En el segundo estudio, GeneMatcher se utilizó para identificar a tres niños de diferentes familias con una mutación puntual recientemente desarrollada en una posición específica del gen CAPRIN1 : un intercambio de aminoácidos de prolina a leucina en la posición 512. Los tres niños muestran los mismos síntomas de trastornos del movimiento de inicio temprano (ataxia), deterioro de las habilidades motoras del habla (disartria), trastornos de la memoria y miastenia. Andrea delle Vedove, investigadora doctoral del equipo del profesor Wirth, demostró que esta mutación específica da lugar a muchos agregados de proteínas en las células neuronales similares a otras enfermedades neurodegenerativas como el Parkinson, el Alzheimer o la ataxia. Además, se redujo la actividad de las células nerviosas.
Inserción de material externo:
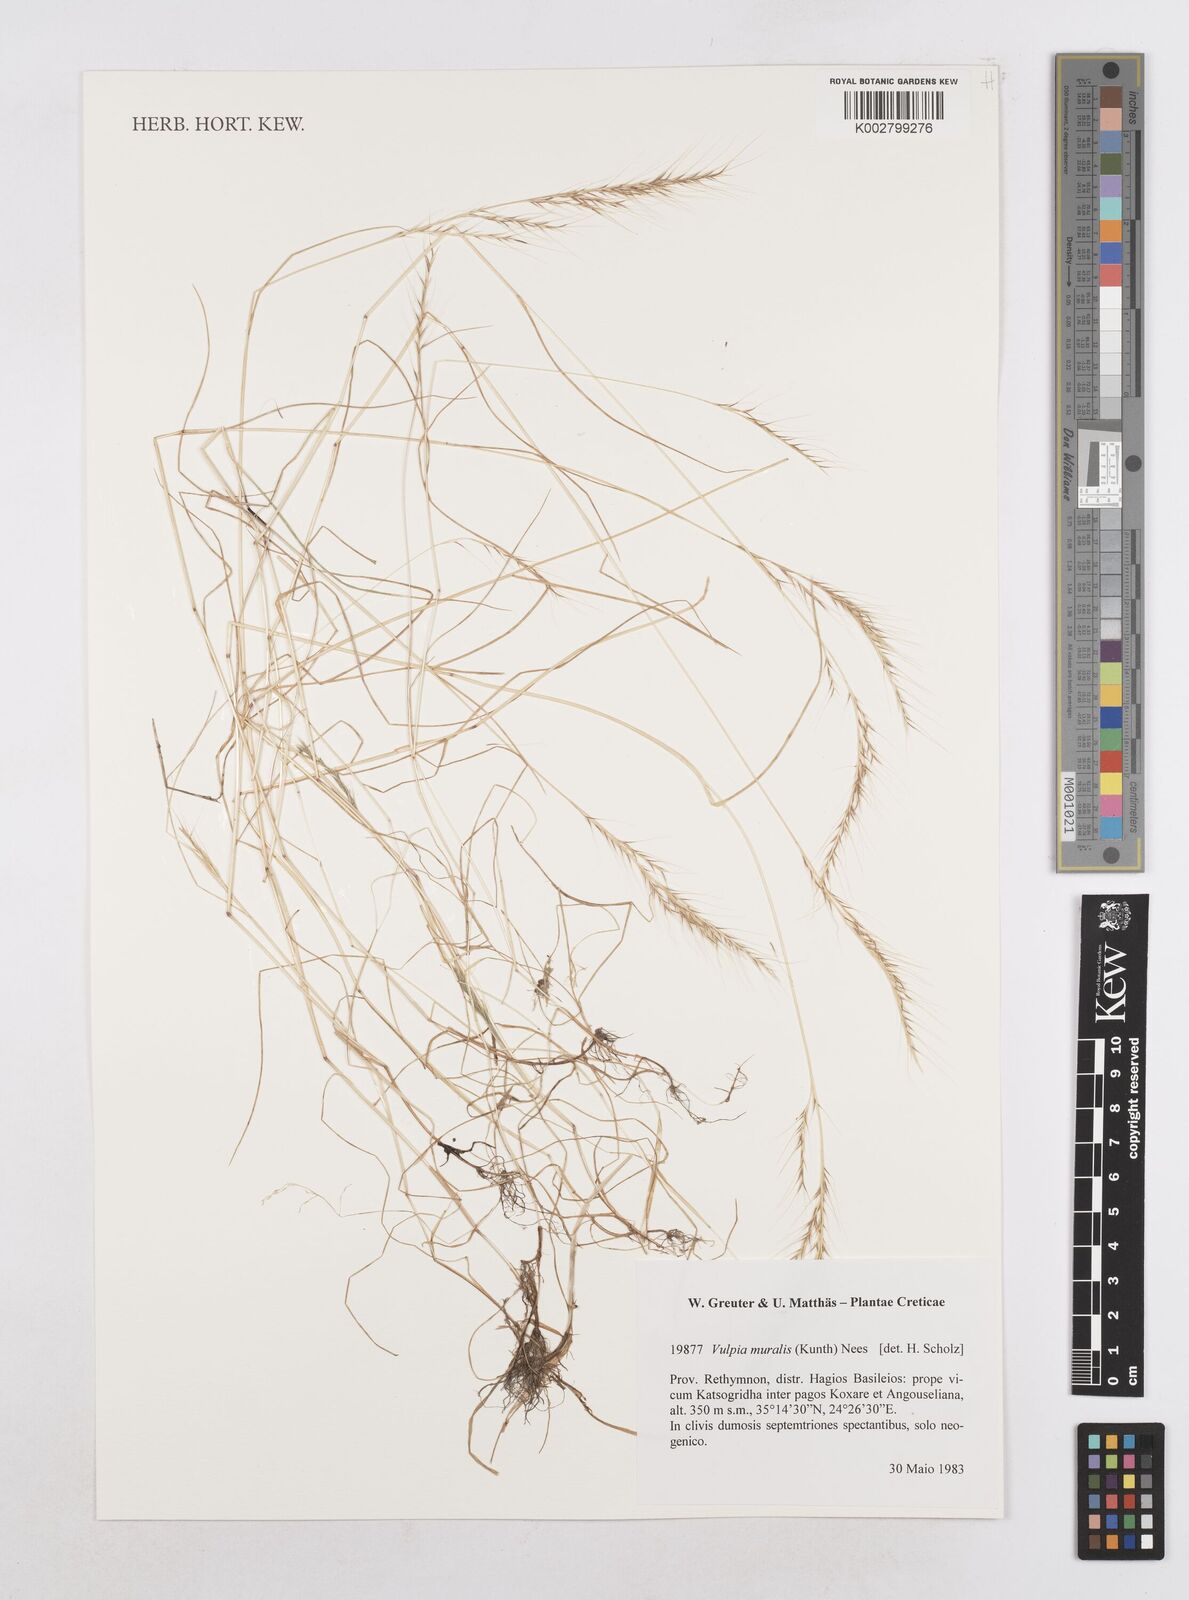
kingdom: Plantae
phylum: Tracheophyta
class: Liliopsida
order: Poales
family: Poaceae
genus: Festuca
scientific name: Festuca muralis
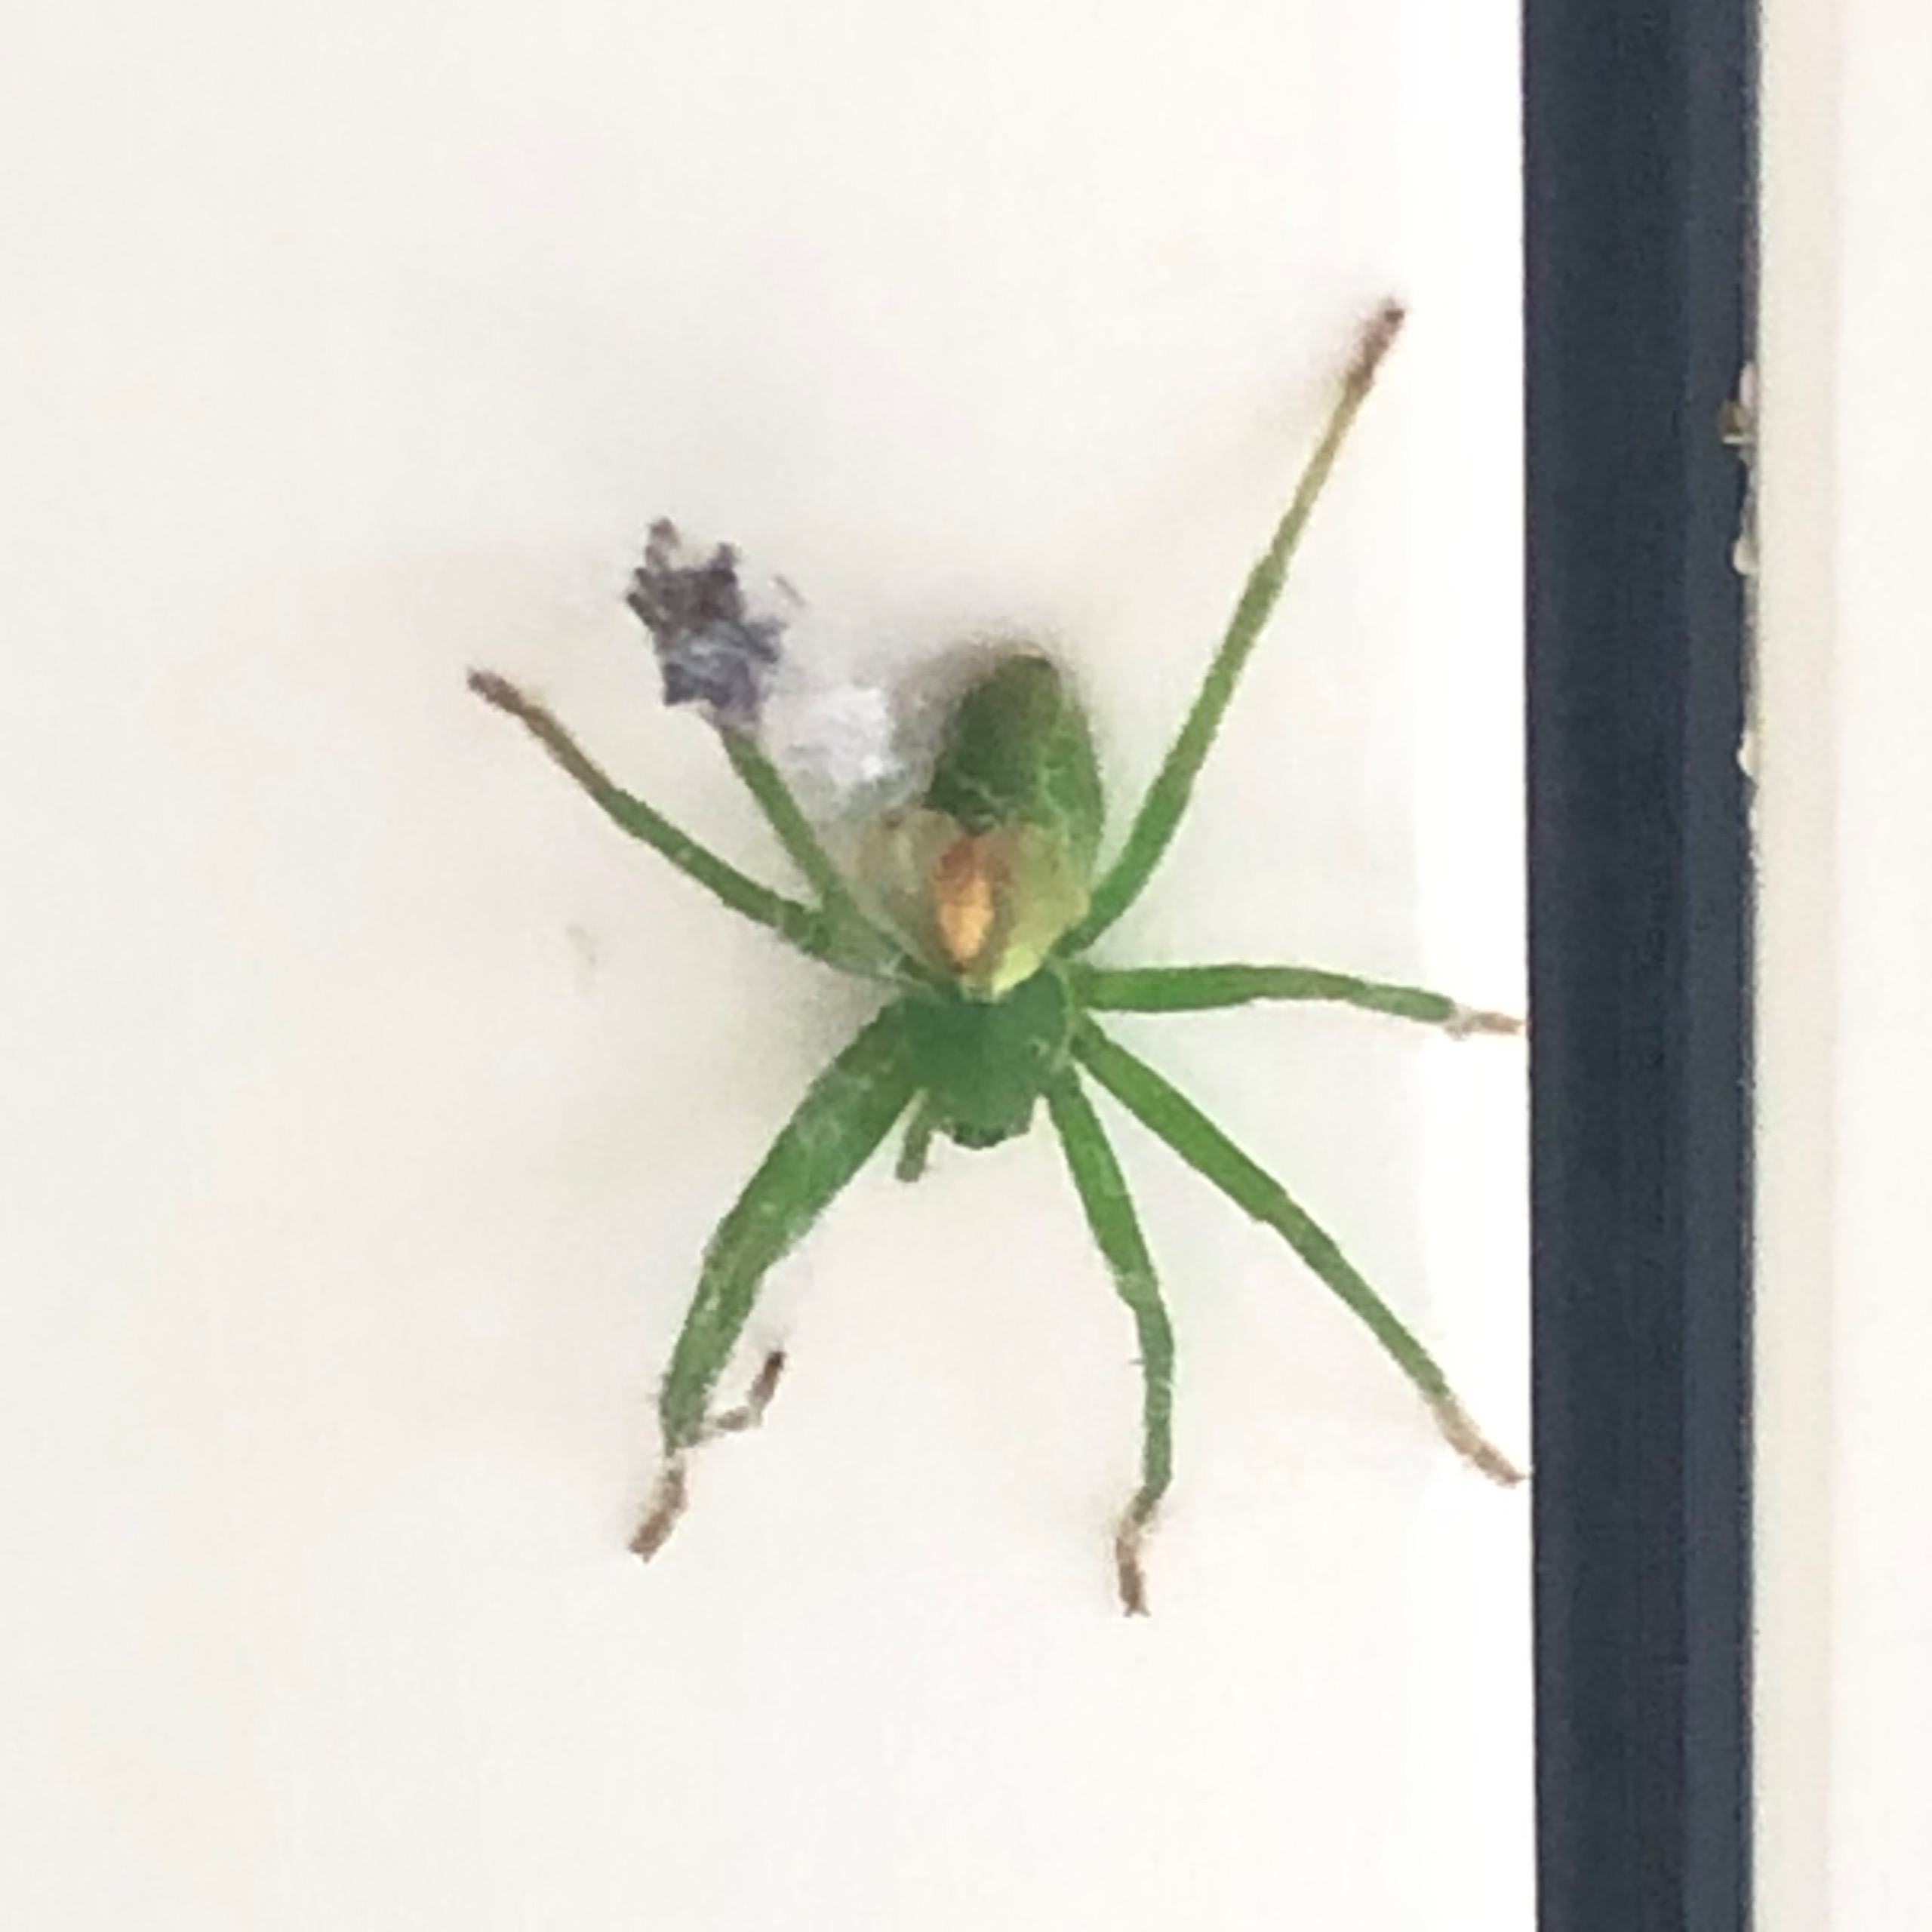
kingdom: Animalia
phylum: Arthropoda
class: Arachnida
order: Araneae
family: Sparassidae
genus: Micrommata
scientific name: Micrommata virescens
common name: Smaragdedderkop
El estudio ‘CAPRIN1P512L causa una agregación aberrante de proteínas y se asocia con ataxia de inicio temprano’ ha aparecido en Cellular and Molecular Life Sciences.

«Los nuevos resultados de la investigación son importantes no solo para los pacientes afectados y sus familias, que a menudo pasan años buscando respuestas para comprender la causa de su enfermedad, sino también para los médicos, que ahora pueden hacer diagnósticos más rápidos y precisos», dijo el profesor. Dra. Brunhilde Wirth, directora del Instituto de Genética Humana del Hospital Universitario de Colonia, quien dirigió los estudios junto con equipos nacionales e internacionales.